Descartes rüyalarımızdan yola çıkarak dünyanın gerçekliğini sorgulamış ve maddenin gerçekte olmayabileceğini anlatmıştır.

“Rüyalarımda şunu bunu yaptığımı, şuraya buraya gittiğimi görürüm; uyanınca da hiçbir şey yapmamış, hiçbir yere gitmemiş olduğumu, uslu uslu yatakta yattığımı anlarım. Benim şu anda da rüya görmediğim, hatta bütün hayatımın bir rüya olmadığı güvencesini bana kim verebilir? İşte bütün bunlardan, içinde bulunduğum dünyanın gerçekliği tümü ile şüpheli birşey oluyor.” (Macit Gökberg, Felsefe Tarihi, s.263)

4 Şubat 2010 Perşembe

George Berkeley


1685-1753


Berkeley felsefe tarihinin en büyük isimlerinden biridir. Maddenin sadece algı düzeyinde var olduğunu, bu algıların kaynağının ise Allah olduğunu ispat etmiştir.

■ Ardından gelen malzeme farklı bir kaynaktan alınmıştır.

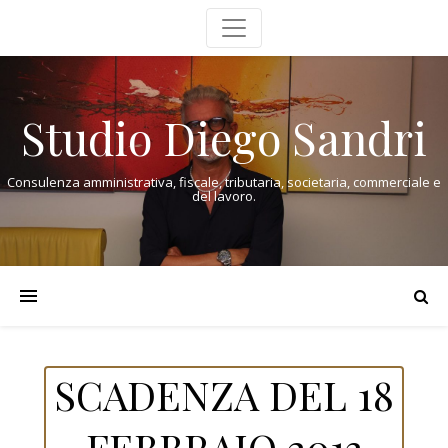
Studio Diego Sandri
Consulenza amministrativa, fiscale, tributaria, societaria, commerciale e
del lavoro.
SCADENZA DEL 18
FEBBRAIO 2013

Bir sözünde şöyle der:

"Duyulur dünya bizim çeşitli duyularımızla algıladığımız dünyadır; duyularla fikirlerden başka hiçbir şey algılanamaz; ve bir fikir ya da fikir anatipi, bir zihin içinde olmaktan başka
hiçbir yerde var olamaz." (1)

Başka bir sözünde ise bu 'fikirlerin'(yani algıların) kaynağını şöyle açıklar:

"Algıladığım şeylerin benim kendi fikirlerim olduğu, ve hiçbir fikrin benim zihnim dışında var olamayacağı besbellidir. Şurasıda yine besbellidir ki,
benim algıladığım fikirler ya da şeyler, gerek kendileri, gerek anatipleri, benim zihnimden bağımsız olarak vardırlar, çünkü onları meydana getirenin ben kendim olmadığımı , 
gözlerimi ya da kulaklarımı açtığımda hangi özel fikrin etkisi altında kalacağımı dilediğim gibi belirlemek gücüne sahip bulunmadığımı biliyorum. 
Şu halde, bu fikirlerin ya da şeylerin başka bir zihinde, iradesiyle onları bana görülür, duyulur kılan bir zihinde var olmaları gerekir." (2)

Berkeley karşısında ise materyalistlerin sözcüsü konumuna gelmiş olan Bertrand Russell 'Felsefenin Problemleri' adlı eserinde Berkeley için şöyle demiştir: 

"…Berkeley, herhangi bir mantıksızlığa düşmeden, maddenin varlığını reddetmenin mümkün olduğunu ve
eğer bizden bağımsız olarak bir şey mevcut olsa bile duyularımız tarafından algılanamayacağını, ispatlama onuruna sahiptir."